** PROBLEM STATEMENT **
Please give again, word for word, each line that falls between the line with "Action: fit one 3D cuboid using the image." and the end of the data, inclusive.

Stored data entries
┄┄┄┄┄┄

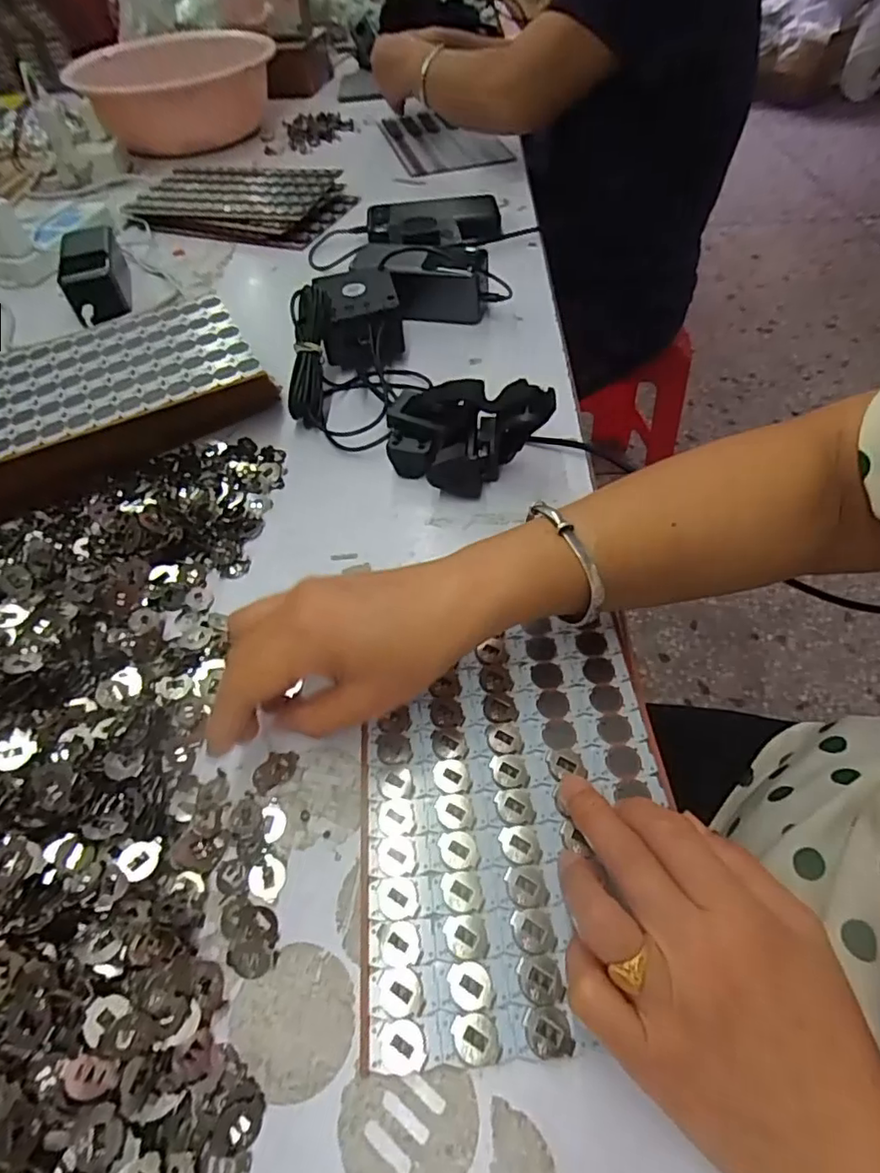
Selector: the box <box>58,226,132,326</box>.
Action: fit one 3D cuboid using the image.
[{"bbox_3d":[-0.388,-0.352,0.656,0.054,0.048,0.156,-18,54,-9],"label":"box"}]

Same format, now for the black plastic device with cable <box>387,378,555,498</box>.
[{"bbox_3d":[0.017,-0.105,0.423,0.114,0.071,0.054,15,56,15],"label":"black plastic device with cable"}]

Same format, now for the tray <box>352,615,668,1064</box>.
[{"bbox_3d":[0.037,0.110,0.297,0.153,0.006,0.198,-5,53,0],"label":"tray"}]

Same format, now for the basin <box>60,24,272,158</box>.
[{"bbox_3d":[-0.448,-0.849,1.003,0.320,0.091,0.347,-16,54,-8],"label":"basin"}]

┄┄┄┄┄┄

** WRITTEN ANSWER **
Action: fit one 3D cuboid using the image.
[{"bbox_3d":[-0.388,-0.352,0.656,0.054,0.048,0.156,-18,54,-9],"label":"box"}]

Same format, now for the black plastic device with cable <box>387,378,555,498</box>.
[{"bbox_3d":[0.017,-0.105,0.423,0.114,0.071,0.054,15,56,15],"label":"black plastic device with cable"}]

Same format, now for the tray <box>352,615,668,1064</box>.
[{"bbox_3d":[0.037,0.110,0.297,0.153,0.006,0.198,-5,53,0],"label":"tray"}]

Same format, now for the basin <box>60,24,272,158</box>.
[{"bbox_3d":[-0.448,-0.849,1.003,0.320,0.091,0.347,-16,54,-8],"label":"basin"}]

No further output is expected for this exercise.